Neuroscientist Carl Hart: We Need to Stop Jeff Sessions from Escalating the Racist War on Drugs
In an escalation of the war on drugs, Attorney General Jeff Sessions has rescinded two Obama-era memos that encouraged prosecutors to avoid seeking inordinately harsh sentences for low-level drug offenses. He also instructed Justice Department prosecutors to pursue “the most serious” charges for all drug offenses. Former Attorney General Eric Holder condemned the move, saying, “The policy announced today is not tough on crime. It is dumb on crime.” Under the Obama administration guidelines, the number of drug offenders given mandatory minimum sentences plummeted, contributing to a 14 percent decline in the total federal prison population.
Columbia Neuroscientist Receives Death Threats for Speaking Out Against Deadly Philippines Drug War
Trump recently invited Philippines President Rodrigo Duterte to visit the White House, despite criticism from human rights groups over Duterte’s so-called war on drugs, during which thousands of people have been extrajudicially killed by police and vigilantes.
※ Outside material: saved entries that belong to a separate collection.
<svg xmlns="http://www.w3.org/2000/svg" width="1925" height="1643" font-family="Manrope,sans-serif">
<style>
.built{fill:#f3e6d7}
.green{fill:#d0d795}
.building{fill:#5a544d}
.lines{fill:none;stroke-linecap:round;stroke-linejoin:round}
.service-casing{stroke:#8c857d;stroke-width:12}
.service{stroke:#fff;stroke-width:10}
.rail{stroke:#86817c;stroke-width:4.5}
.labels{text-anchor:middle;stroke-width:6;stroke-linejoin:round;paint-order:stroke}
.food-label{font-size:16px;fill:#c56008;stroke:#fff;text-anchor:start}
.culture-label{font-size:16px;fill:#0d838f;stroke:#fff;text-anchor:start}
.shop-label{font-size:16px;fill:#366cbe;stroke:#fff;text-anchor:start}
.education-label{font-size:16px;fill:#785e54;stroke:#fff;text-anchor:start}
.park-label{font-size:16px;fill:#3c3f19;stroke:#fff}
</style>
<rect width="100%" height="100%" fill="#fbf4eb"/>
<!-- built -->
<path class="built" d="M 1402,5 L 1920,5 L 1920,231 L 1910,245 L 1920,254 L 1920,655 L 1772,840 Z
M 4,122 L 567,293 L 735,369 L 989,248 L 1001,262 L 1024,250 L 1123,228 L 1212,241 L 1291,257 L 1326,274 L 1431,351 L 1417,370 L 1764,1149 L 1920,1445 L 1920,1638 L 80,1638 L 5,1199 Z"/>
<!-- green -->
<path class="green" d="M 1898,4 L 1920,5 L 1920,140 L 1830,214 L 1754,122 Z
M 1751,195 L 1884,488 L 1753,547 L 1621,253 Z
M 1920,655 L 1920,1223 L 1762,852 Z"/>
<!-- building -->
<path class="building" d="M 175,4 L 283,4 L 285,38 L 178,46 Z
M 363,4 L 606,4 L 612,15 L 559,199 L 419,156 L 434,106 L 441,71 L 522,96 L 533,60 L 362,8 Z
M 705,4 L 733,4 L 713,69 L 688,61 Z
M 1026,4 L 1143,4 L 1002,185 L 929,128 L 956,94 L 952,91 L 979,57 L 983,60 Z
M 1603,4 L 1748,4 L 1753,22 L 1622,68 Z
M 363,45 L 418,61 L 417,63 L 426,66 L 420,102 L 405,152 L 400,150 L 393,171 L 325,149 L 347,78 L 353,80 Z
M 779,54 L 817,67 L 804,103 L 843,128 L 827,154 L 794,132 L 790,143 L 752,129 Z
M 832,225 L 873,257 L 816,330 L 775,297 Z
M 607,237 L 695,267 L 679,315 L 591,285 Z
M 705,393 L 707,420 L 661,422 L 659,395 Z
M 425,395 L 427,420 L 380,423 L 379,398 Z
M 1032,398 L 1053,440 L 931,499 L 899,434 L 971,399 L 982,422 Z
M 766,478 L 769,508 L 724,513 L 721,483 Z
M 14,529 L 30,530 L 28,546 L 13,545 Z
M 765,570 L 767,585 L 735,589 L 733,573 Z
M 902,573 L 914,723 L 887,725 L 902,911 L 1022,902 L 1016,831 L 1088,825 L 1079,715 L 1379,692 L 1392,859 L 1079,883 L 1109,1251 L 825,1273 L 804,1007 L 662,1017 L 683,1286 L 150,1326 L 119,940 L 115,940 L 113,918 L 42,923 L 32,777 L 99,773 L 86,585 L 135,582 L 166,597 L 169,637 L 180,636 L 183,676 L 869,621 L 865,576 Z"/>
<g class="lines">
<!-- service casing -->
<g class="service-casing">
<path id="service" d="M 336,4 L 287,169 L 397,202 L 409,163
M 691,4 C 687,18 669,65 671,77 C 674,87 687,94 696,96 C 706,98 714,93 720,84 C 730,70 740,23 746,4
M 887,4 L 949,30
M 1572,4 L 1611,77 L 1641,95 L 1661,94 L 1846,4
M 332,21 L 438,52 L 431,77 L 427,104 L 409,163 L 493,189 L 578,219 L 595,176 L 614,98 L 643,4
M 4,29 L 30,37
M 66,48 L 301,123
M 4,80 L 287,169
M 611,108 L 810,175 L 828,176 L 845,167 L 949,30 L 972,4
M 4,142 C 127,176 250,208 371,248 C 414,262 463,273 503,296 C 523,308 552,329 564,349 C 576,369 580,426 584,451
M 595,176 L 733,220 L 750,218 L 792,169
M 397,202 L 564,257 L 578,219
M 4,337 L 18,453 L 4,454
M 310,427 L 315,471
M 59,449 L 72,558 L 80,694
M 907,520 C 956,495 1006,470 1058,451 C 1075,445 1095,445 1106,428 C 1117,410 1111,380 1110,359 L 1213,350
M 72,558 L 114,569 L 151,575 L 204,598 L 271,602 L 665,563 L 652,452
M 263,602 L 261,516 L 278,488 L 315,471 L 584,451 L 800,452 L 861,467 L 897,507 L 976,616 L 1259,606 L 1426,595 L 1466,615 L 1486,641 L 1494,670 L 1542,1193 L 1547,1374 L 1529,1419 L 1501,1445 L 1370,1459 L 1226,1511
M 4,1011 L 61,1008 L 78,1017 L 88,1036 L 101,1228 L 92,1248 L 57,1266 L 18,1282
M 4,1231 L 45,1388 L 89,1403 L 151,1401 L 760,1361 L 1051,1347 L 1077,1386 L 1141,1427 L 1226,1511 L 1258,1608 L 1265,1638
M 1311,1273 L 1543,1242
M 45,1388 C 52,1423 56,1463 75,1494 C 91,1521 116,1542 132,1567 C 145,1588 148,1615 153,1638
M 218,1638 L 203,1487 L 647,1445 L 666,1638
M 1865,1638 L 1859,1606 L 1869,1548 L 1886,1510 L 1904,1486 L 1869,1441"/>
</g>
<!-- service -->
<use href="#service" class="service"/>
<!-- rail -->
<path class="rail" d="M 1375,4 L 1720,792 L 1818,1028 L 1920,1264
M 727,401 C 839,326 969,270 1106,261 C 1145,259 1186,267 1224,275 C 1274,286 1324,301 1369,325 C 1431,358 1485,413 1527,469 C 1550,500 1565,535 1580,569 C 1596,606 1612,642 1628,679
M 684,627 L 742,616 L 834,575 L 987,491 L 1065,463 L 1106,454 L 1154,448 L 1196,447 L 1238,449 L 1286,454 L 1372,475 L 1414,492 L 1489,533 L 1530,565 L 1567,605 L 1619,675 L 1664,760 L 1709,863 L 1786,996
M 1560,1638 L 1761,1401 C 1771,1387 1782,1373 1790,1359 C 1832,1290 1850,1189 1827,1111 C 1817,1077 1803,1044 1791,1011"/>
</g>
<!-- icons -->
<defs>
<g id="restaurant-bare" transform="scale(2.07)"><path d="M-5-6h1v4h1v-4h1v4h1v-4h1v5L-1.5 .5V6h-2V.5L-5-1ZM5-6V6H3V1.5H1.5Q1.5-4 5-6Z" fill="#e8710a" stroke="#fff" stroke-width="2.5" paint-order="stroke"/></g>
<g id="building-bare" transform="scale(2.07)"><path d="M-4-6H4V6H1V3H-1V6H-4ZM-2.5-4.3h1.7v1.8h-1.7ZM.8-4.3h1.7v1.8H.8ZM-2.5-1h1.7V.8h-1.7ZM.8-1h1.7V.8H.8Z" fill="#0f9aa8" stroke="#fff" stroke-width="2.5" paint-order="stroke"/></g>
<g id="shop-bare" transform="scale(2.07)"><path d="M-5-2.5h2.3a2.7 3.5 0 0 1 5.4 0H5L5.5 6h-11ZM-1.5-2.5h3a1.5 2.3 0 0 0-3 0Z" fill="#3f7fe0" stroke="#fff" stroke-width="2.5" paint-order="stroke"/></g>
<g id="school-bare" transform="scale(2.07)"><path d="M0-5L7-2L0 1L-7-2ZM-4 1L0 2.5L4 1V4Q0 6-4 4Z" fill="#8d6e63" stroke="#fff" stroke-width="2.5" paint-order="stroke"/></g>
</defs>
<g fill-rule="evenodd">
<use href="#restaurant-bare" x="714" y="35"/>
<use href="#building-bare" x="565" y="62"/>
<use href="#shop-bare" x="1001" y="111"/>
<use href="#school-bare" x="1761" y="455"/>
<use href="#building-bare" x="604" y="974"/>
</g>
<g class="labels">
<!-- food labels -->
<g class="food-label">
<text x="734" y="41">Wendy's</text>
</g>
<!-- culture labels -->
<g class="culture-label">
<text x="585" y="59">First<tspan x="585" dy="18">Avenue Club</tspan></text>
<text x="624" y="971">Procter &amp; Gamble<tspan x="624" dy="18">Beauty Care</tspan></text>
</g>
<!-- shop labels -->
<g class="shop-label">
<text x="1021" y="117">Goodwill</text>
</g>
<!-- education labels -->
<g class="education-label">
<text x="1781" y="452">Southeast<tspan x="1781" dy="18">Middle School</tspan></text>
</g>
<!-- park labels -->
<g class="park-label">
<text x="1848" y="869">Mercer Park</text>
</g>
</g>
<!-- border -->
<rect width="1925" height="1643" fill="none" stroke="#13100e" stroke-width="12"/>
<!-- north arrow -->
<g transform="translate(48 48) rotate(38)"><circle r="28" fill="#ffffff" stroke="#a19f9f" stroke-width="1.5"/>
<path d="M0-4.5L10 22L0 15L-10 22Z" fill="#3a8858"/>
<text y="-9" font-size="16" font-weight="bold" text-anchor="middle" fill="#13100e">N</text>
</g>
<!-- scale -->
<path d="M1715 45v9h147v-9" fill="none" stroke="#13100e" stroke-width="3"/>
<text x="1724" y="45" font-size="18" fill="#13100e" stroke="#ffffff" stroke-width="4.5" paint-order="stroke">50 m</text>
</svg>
Neuroscientist Carl Hart recently attended a drug conference in Manila. He had to leave the Philippines after his life was threatened.
Son of Hunger-Striking Palestinian Leader Marwan Barghouti: I Haven’t Touched My Father in 15 Years
It has been almost a month since over 1,500 Palestinian prisoners have been on hunger strike inside Israeli jails. The strike, which began on April 17, was called by Marwan Barghouti to protest poor living conditions in prison and the administrative detention law, which allows Palestinians to be held without charge. Barghouti is the most high-profile Palestinian in Israeli detention. Some have described him as the “Palestinian Nelson Mandela.” In a New York Times op-ed announcing the strike last month, Barghouti wrote, “Having spent the last 15 years in an Israeli prison, I have been both a witness to and a victim of Israel’s illegal system of mass arbitrary arrests and ill-treatment of Palestinian prisoners. After exhausting all other options, I decided there was no choice but to resist these abuses by going on a hunger strike.” His son Arab Barghouthi recently launched the “saltwater challenge,” asking supporters to express their solidarity with the hunger strikers by posting videos online drinking saltwater.